To do this, Austin needed to finish school. In 1961 he went to the University of Minnesota to take enough credits to attend medical school, working part-time for a hearing-aid dealer—where he soon found his true calling.

“I had the opportunity to see people hearing again after having these profound losses and being shut away from life, all because of their hearing impairment,” Austin said. “I saw the value of the work, and you don’t have to experience losing people like surgeons can. I told myself, ‘There’s no morbidity here, and you really get to help people.’”

Soon thereafter, Austin dropped out of school and opened his own hearing-aid repair company. By 1971, Austin bought Starkey Laboratories, Inc., a small hearing-aid company. “From the very outset, if I had someone who needed hearing help, if I was working personally, if they couldn’t afford a hearing aid, I would try to help them out,” Austin said.

“I [told hearing-aid distributors] that if the person couldn’t afford the hearing aid, to write down ‘Starkey Fund.’” This focus on charity over profit soon became the company’s motto: “Hearing is our concern.”

But he soon had a realization: “I said, ‘Bill, what about the people who have less than nothing and can’t afford your hearing aids?’…so I said, ‘Hearing is our concern so that the world may hear,” which became the motto of the Starkey Fund, which became the Starkey Hearing Foundation in 1973.

Austin has been as successful in his business as well as his philanthropic ventures, fitting five presidents as well as celebrities like Paul Newman, Steve Martin, and Marlee Matlin.

Meanwhile, Starkey Laboratories has thrived, releasing in 2006 nFusion technology, which eliminates hearing-aid ringing and enables telephone use through nanotechnology.

Buoyed by this success, Austin has relentlessly built upon the Foundation, traveling across the country and to 150 nations worldwide to provide poverty-stricken communities with the chance to hear again. In 2005, Austin fitted Rebecca Lanier, one of America’s oldest people at age 115.

In his missions abroad, Austin has had similar success: he recalled one mission to Mexico, where a woman dying of kidney failure kept herself alive long enough to receive her hearing aid and finally thank her caretakers aloud.

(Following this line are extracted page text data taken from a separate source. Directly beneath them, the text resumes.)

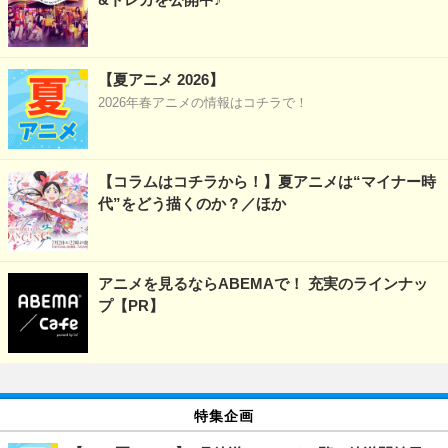
【夏アニメ 2026】
2026年春アニメの情報はコチラで！
【コラムはコチラから！】夏アニメは“マイナー時
代”をどう描くのか？／ほか
アニメを見るならABEMAで！ 充実のラインナッ
プ【PR】
特集企画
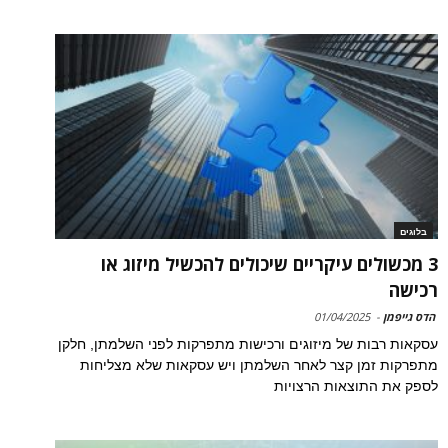
בלוגים
3 מכשולים עיקריים שיכולים להכשיל מיזוג או
רכישה
הדס גייפמן
-
01/04/2025
עסקאות רבות של מיזוגים ורכישות מתפרקות לפני השלמתן, חלקן
מתפרקות זמן קצר לאחר השלמתן ויש עסקאות שלא מצליחות
לספק את התוצאות הרצויות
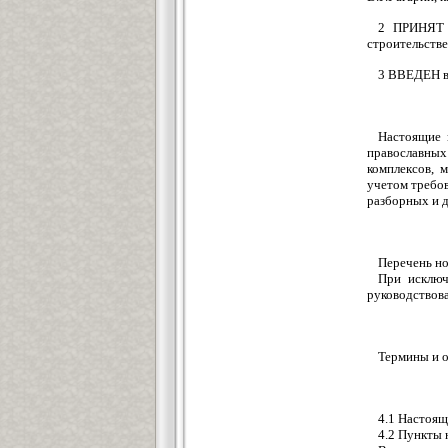
2 ПРИНЯТ 
строительстве
3 ВВЕДЕН в
Настоящие 
православных
комплексов, 
учетом требо
разборных и д
Перечень но
При исключ
руководствов
Термины и о
4.1 Настоящ
4.2 Пункты 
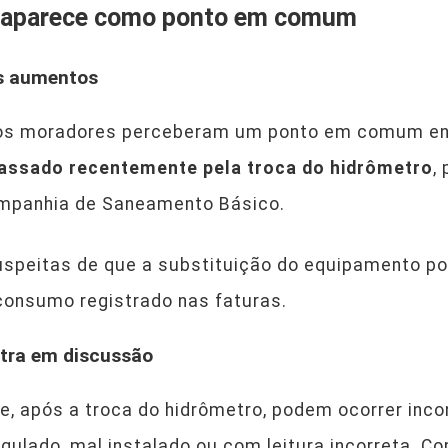
o aparece como ponto em comum
os aumentos
, os moradores perceberam um ponto em comum en
assado recentemente pela troca do hidrômetro
,
ompanhia de Saneamento Básico.
uspeitas de que a substituição do equipamento po
consumo registrado nas faturas.
ntra em discussão
e, após a troca do hidrômetro, podem ocorrer inc
ulado, mal instalado ou com leitura incorreta. C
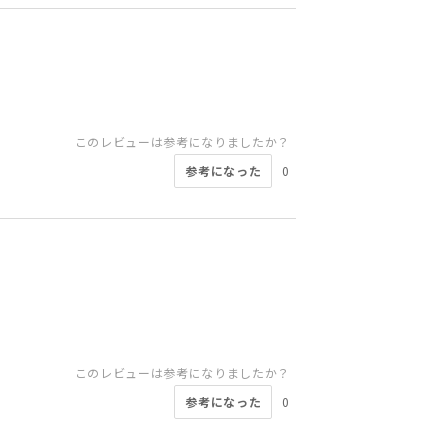
このレビューは参考になりましたか？
参考になった
0
このレビューは参考になりましたか？
参考になった
0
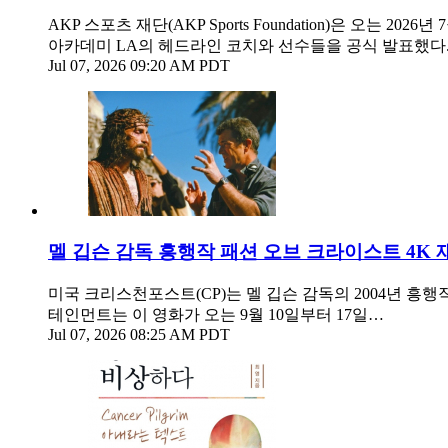
AKP 스포츠 재단(AKP Sports Foundation)은 오는
아카데미 LA의 헤드라인 코치와 선수들을 공식 발표했다
Jul 07, 2026 09:20 AM PDT
멜 깁슨 감독 흥행작 패션 오브 크라이스트 4K 
미국 크리스천포스트(CP)는 멜 깁슨 감독의 2004년 흥
테인먼트는 이 영화가 오는 9월 10일부터 17일…
Jul 07, 2026 08:25 AM PDT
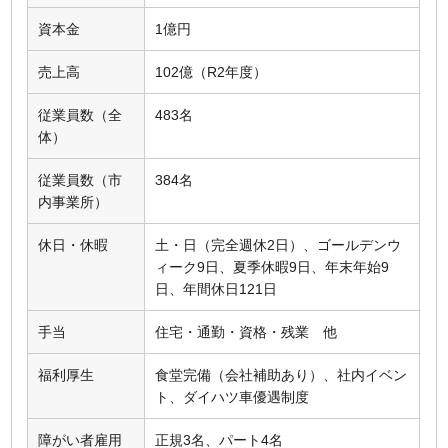
資本金
1億円
売上高
102億（R2年度）
従業員数（全
483名
体）
従業員数（市
384名
内事業所）
休日・休暇
土・日（完全週休2日）、ゴールデンウ
ィーク9日、夏季休暇9日、年末年始9
日、年間休日121日
手当
住宅・通勤・資格・残業 他
福利厚生
食堂完備（会社補助あり）、社内イベン
ト、ダイハツ車優遇制度
障がい者雇用
正規3名、パート4名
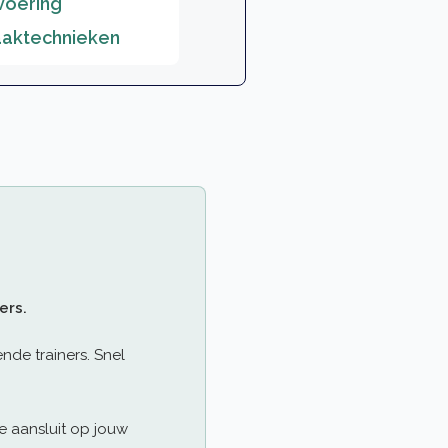
voering
aktechnieken
ers.
nde trainers. Snel
e aansluit op jouw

In Guatemala, Austin met a deaf 13-year-old whose 8.5-foot frame left him wheelchair-bound. “We put hearing aids on him, and he could hear perfectly,” Austin said. “He was actually a genius; he was just trapped in this body, with these joints that he couldn’t move around with… It’s changed his life so much because now he will be able to communicate with people.”

“You see people that are isolated and alone, and they’re connected with life again,” continued Austin. “You are never too old for hearing—it’s what connects you to your life. Even if you are on your deathbed, you always want somebody to say ‘We love you, Dad,’ or ‘We love you, Mom.’ You never want to miss a part of your life.”